* **JOB ITEM**
Rewrite the text of every listing with each "2020" changed to "2019", keeping everything else the same.

* **LISTED RECORDS**
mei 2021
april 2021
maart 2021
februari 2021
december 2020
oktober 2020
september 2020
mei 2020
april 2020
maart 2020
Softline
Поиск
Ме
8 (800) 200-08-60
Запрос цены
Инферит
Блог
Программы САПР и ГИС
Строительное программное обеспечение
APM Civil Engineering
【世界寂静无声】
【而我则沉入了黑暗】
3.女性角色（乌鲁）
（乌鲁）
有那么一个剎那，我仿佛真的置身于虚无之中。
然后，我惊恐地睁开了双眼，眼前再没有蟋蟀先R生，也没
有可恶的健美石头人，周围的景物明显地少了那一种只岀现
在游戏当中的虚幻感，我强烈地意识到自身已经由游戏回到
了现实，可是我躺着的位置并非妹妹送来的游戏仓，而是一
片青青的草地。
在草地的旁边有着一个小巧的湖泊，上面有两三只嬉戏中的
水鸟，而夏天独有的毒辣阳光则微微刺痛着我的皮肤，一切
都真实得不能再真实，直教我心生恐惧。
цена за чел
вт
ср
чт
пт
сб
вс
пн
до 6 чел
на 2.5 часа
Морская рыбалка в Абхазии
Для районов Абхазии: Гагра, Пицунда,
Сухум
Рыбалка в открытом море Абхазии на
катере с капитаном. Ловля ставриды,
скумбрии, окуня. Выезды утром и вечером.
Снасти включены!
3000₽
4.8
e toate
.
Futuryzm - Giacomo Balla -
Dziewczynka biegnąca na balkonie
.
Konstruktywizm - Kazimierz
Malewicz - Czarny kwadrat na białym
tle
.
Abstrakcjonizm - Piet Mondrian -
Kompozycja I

* **ANSWER TO THIS EXERCISE**
mei 2021
april 2021
maart 2021
februari 2021
december 2019
oktober 2019
september 2019
mei 2019
april 2019
maart 2019
Softline
Поиск
Ме
8 (800) 200-08-60
Запрос цены
Инферит
Блог
Программы САПР и ГИС
Строительное программное обеспечение
APM Civil Engineering
【世界寂静无声】
【而我则沉入了黑暗】
3.女性角色（乌鲁）
（乌鲁）
有那么一个剎那，我仿佛真的置身于虚无之中。
然后，我惊恐地睁开了双眼，眼前再没有蟋蟀先R生，也没
有可恶的健美石头人，周围的景物明显地少了那一种只岀现
在游戏当中的虚幻感，我强烈地意识到自身已经由游戏回到
了现实，可是我躺着的位置并非妹妹送来的游戏仓，而是一
片青青的草地。
在草地的旁边有着一个小巧的湖泊，上面有两三只嬉戏中的
水鸟，而夏天独有的毒辣阳光则微微刺痛着我的皮肤，一切
都真实得不能再真实，直教我心生恐惧。
цена за чел
вт
ср
чт
пт
сб
вс
пн
до 6 чел
на 2.5 часа
Морская рыбалка в Абхазии
Для районов Абхазии: Гагра, Пицунда,
Сухум
Рыбалка в открытом море Абхазии на
катере с капитаном. Ловля ставриды,
скумбрии, окуня. Выезды утром и вечером.
Снасти включены!
3000₽
4.8
e toate
.
Futuryzm - Giacomo Balla -
Dziewczynka biegnąca na balkonie
.
Konstruktywizm - Kazimierz
Malewicz - Czarny kwadrat na białym
tle
.
Abstrakcjonizm - Piet Mondrian -
Kompozycja I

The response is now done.